Specificity in consent agreements in avoiding likelihood of confusion refusals is the key, according to the Trademark Trial and Appeal Board which found that a consent agreement between TIME TRAVELER BLONDE for “beer” and TIME TRAVELER for “beer, ale and lager” was not sufficient to avoid confusion. The agreement, according to the Board, was not properly designed and did “not fully contemplate all reasonable circumstances in which the marks may be used by consumers calling for goods.”

Through a comparison of the virtual identity of the marks, the goods, and specific trade channels, the Board found a convincing case for likelihood of confusion. The Board stressed that a consent agreement is just evidence to be included in the determination of a likelihood of confusion, but it is not a conclusive factor to avoid the refusal. The agreement between the parties focused on each party using their mark in connection with their house mark, as well as a geographical limitation limiting the Applicant’s use to New England and New York, while the Registrant had no geographical limitation. The Board found this also created a problem because the registrant was free to use the mark in the Applicant’s territory. All in all, the Board found that the consent agreement was insufficient and was outweighed by the other relevant likelihood of confusion factors. http://www.lexology.com/library/detail.aspx?g=a6058dc9-1c59-418a-954e-8d818d152120

“Slanting in Favor of Disparaging Marks – Asian-American Band Overturns USPTO Ruling” by Giselle Girones

The U.S. Court of Appeals for the Federal Circuit recently held that the longstanding “exclusion of disparaging marks” under Trademark §2(a) violates the First Amendment. The U.S.P.T.O. had barred registration of the mark The Slants, being used by an Asian-American rock band, finding that it fell within the “disparaging” definition of §2(a). This decision is not binding in other circuits, like the Fourth Circuit where the Redskins case is pending, and so this may not be the end of the battle for the band, as the Supreme Court will likely agree to hear the case. The majority opinion stated that this exclusion is a “viewpoint-based denial” which is unconstitutional. The Court cites to numerous examples of marks that are of a “non-disparaging manner” which present a particular group in a positive light, versus those the U.S.P.T.O. found disparaging, presenting groups in an offensive or hostile manner. Other points made by the majority include finding that trademarks are not “commercial speech” but expressive in nature, and that they are not to be considered government speech or tied to the government simply by being registered through the U.S.P.T.O.

 

Webcasting IV – New Year, New Rates by Giselle Girones

The Copyright Royalty Board started off the New Year by announcing new rates for 2016-2020 that will apply to sound recordings on internet radio and webcasts. The new rates of $0.0017 for non-subscription streams and $0.0022 for subscription streams only apply to non-interactive digital music services, unlike YouTube, Spotify, and Apple Music. These interactive services negotiate deals directly with the copyright owners, as opposed to having a fixed statutory rate.

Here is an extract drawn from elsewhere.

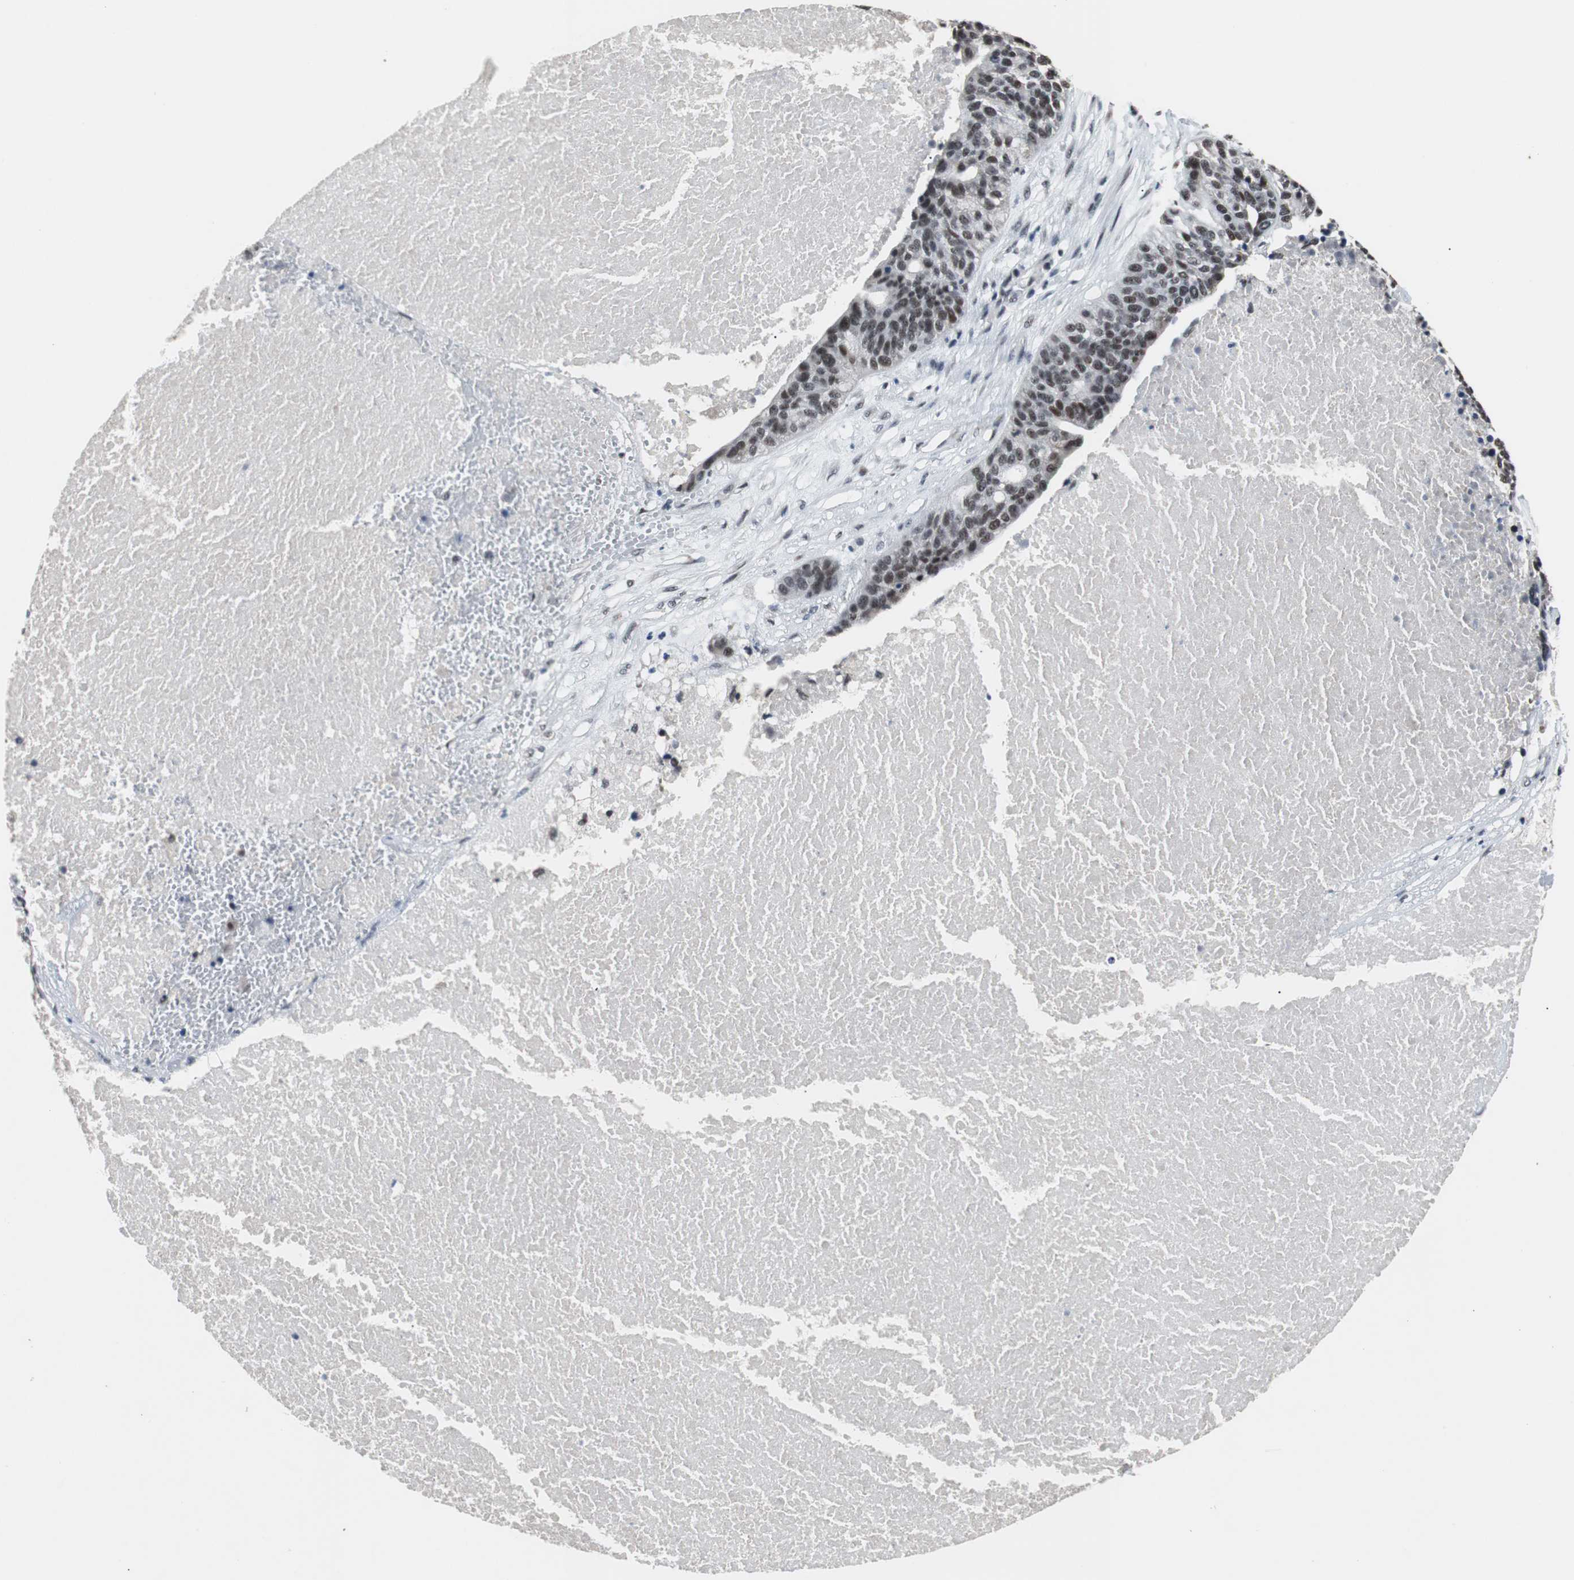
{"staining": {"intensity": "moderate", "quantity": "25%-75%", "location": "nuclear"}, "tissue": "ovarian cancer", "cell_type": "Tumor cells", "image_type": "cancer", "snomed": [{"axis": "morphology", "description": "Cystadenocarcinoma, serous, NOS"}, {"axis": "topography", "description": "Ovary"}], "caption": "Immunohistochemical staining of human ovarian serous cystadenocarcinoma reveals moderate nuclear protein staining in approximately 25%-75% of tumor cells. (Stains: DAB in brown, nuclei in blue, Microscopy: brightfield microscopy at high magnification).", "gene": "USP28", "patient": {"sex": "female", "age": 59}}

http://www.hypebot.com/hypebot/2015/12/10-important-things-to-know-about-the-copyright-royalty-board-decision.html.

Brittany Maxey, Esq. presents at the Southwest Florida SCORE Chapter and the Naples SCORE Chapter

Brittany Maxey of Maxey Law Offices, PLLC recently presented “Intellectual Property, Anyone?” at the Southwest Florida SCORE Chapter and the Naples SCORE Chapter. SCORE is a nationwide, non-profit association dedicated to educating entrepreneurs and small businesses on matters essential to growth and success.  Maxey’s presentation educated attendees on the importance of Intellectual Property to their businesses.

“Intellectual Property Iconathon” by Kyle Chapin, Esq.

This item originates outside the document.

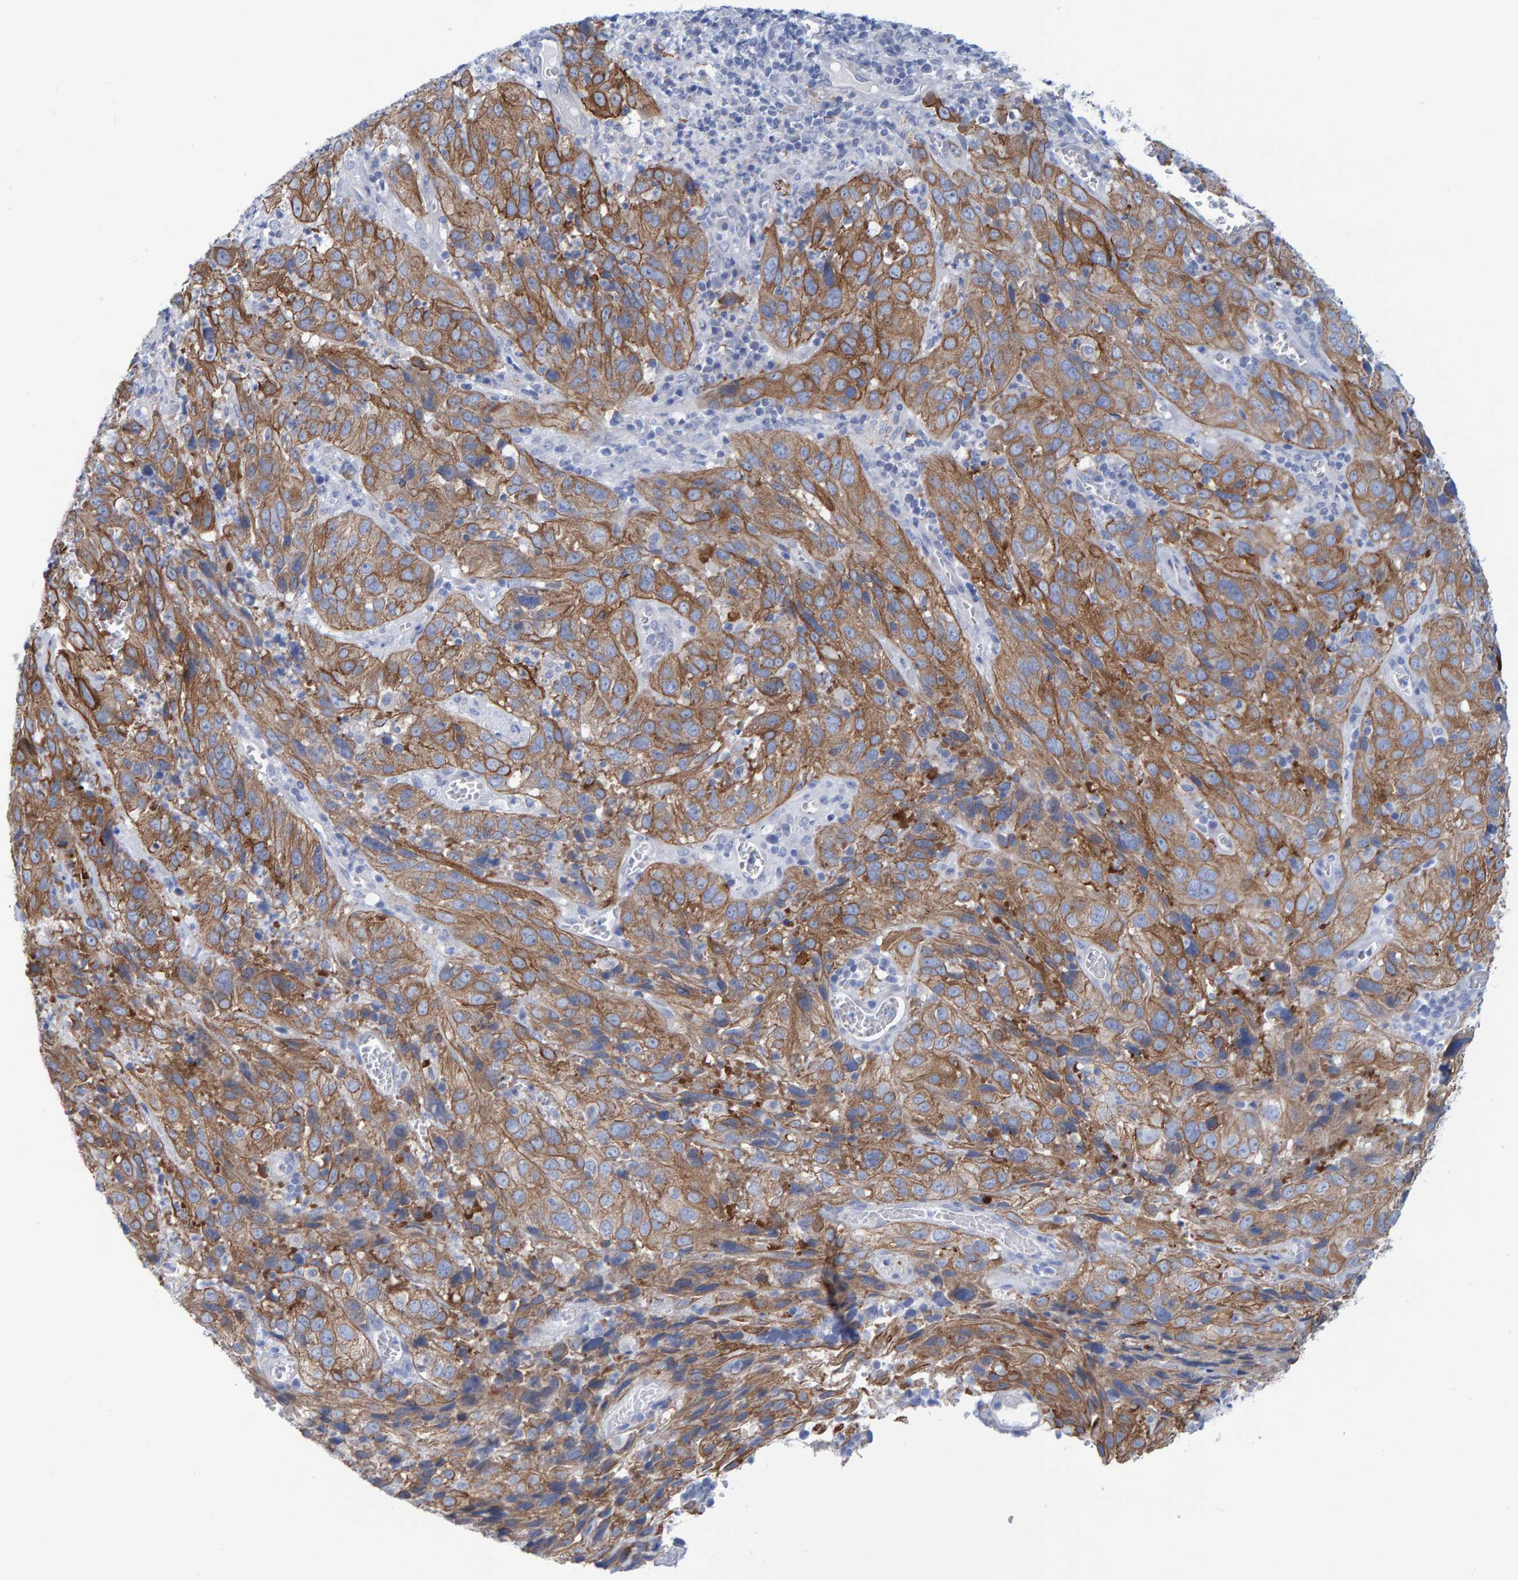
{"staining": {"intensity": "moderate", "quantity": ">75%", "location": "cytoplasmic/membranous"}, "tissue": "cervical cancer", "cell_type": "Tumor cells", "image_type": "cancer", "snomed": [{"axis": "morphology", "description": "Squamous cell carcinoma, NOS"}, {"axis": "topography", "description": "Cervix"}], "caption": "Squamous cell carcinoma (cervical) stained for a protein shows moderate cytoplasmic/membranous positivity in tumor cells.", "gene": "JAKMIP3", "patient": {"sex": "female", "age": 32}}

Intellectual Property Iconathon

On August 28, 2015, the United States Patent and Trademark Office and the Noun Project, a California-based organization that promotes the development of symbols to build a visual language, teamed together to hold, what they have dubbed, the “USPTO Iconathon”. This event aimed to create a set of universally recognized icons representing various Intellectual Property terms and concepts. Groups of intellectual property experts, designers from AIGA D.C. and Code for NOVA, and members of the public worked together and developed 19 new icons that are ready to be used around the world. http://www.uspto.gov/blog/director/entry/icons_for_intellectual_property_concepts; https://thenounproject.com/USPTO/.

Brittany Maxey, Esq. Presents at SCORE

Brittany Maxey of Maxey Law Offices, PLLC recently presented for the “Intellectual Property, Anyone?” SCORE workshop in St. Petersburg. SCORE is a nationwide, non-profit association dedicated to educating entrepreneurs and small businesses on matters essential to growth and success.  Maxey’s presentation educated attendees on the importance of Intellectual Property to their businesses.